Mountain View photographer Sharon Kenney decided to capture her family’s experience in a daily documentary series of their “new normal” to save these moments, days and now months for posterity.
“I wanted to document what our lives were like during this time,” she writes in her blog. “I know that one day my children and grandchildren will be curious about these days, and through this project, we’ll be able to show them, not just tell them.”
The results are timely and endearing photos of her two children, Charlotte, 8, and Carson, 5, doing all the things kids throughout the Bay Area and beyond are now doing at home – learning, playing, cooking, connecting via screens, doing chores and puzzles and reading (sometimes upside down on the couch).

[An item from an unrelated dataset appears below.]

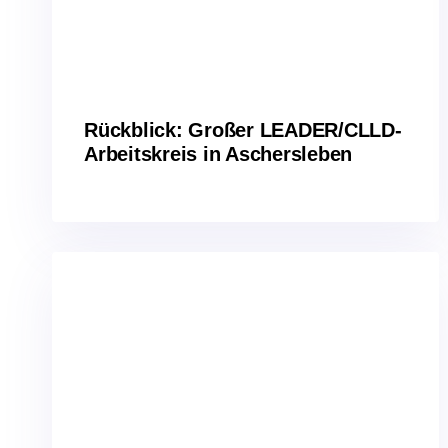
Rückblick: Großer LEADER/CLLD-
Arbeitskreis in Aschersleben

For parents who would like to follow her lead, but aren’t photography pros, she offers the following tips:
1. Always have your camera ready.
It doesn’t matter what camera you’re using – your phone is great! Make sure your camera is easily accessible so that you can quickly capture moments before they pass you by. I keep my camera out in the living room or on the kitchen table. It stays “on” (I charge the battery overnight) with the lens cap off. I can grab it for a quick shot whenever I feel inspired or notice a moment. When using my DSLR, I keep my ISO at around 4000 (for indoor shooting), and I can quickly adjust f-stop and shutter speed depending on my creative vision.
(Pro tip: if you’re shooting with an iPhone, just swipe left from your home screen to directly access the camera. That move will save you a few precious seconds if you need to capture a moment quickly.)
2. Make the best of the light around you.
If you’re shooting in your home, use natural light whenever possible. Open up your blinds and curtains to let the light in. Turn off lamps and overhead lights – they will show up very yellow in photos. Overhead lights can also cause unattractive shadows on faces, especially around the eyes. While you’re spending so much time at home right now, pay attention to the light in different rooms during particular times of day. Does the morning sun filter beautifully into your kids’ bedrooms as they’re waking up in the morning? Maybe lovely light comes through your kitchen window as you’re making dinner in the evening. Keep your eyes open, and I bet you'll notice your home’s light in brand new ways.
3. Think about composition.
One of the easiest composition techniques to master is the Rule of Thirds. In this technique, you divide your image frame with two horizontal and two vertical lines that intersect, dividing your image into nine equal boxes. The points where the lines intersect are the most interesting parts of the frame, where a viewer’s eye is naturally drawn. Using the Rule of Thirds, place your subject and/or the most important elements of your image along one of the lines or at one of the points.
4. Get on their level.
When shooting kids, it’s important to get down to their eye level – squat, kneel or lie down on the floor if you need to. That will ensure that you aren’t shooting down on top of them, and also show the scene from their perspective.
5. Shoot the whole scene.
Use your environment to really tell your story and give a sense of place. Backing up from your subjects will let you capture the setting and give the moment more context.
6. Capture the details.
An environmental photo is great for telling a story, but so are the details. Be sure to grab a few shots where you get in close and fill the frame with details. What do your daughter’s hands look like while she works hard on a puzzle? How does your son grip his teddy bear as he settles in for his nap? These are the sort of unique details you’ll want to remember.
7. Don’t be a director.
Whenever I ask my children to do something specific for a photograph, they immediately do the opposite. I’ve learned to WAIT for the moments to happen, instead of trying to MAKE them happen. As a parent, you know what to expect from your children. I bet you can predict what is about to happen in any given situation or interaction. Does your son always play with a toy in a certain way? How does your daughter like to curl up on the couch while she’s reading? Exercise your prediction muscles, and in no time, you’ll be really good at anticipating moments and being ready to photograph them when they happen.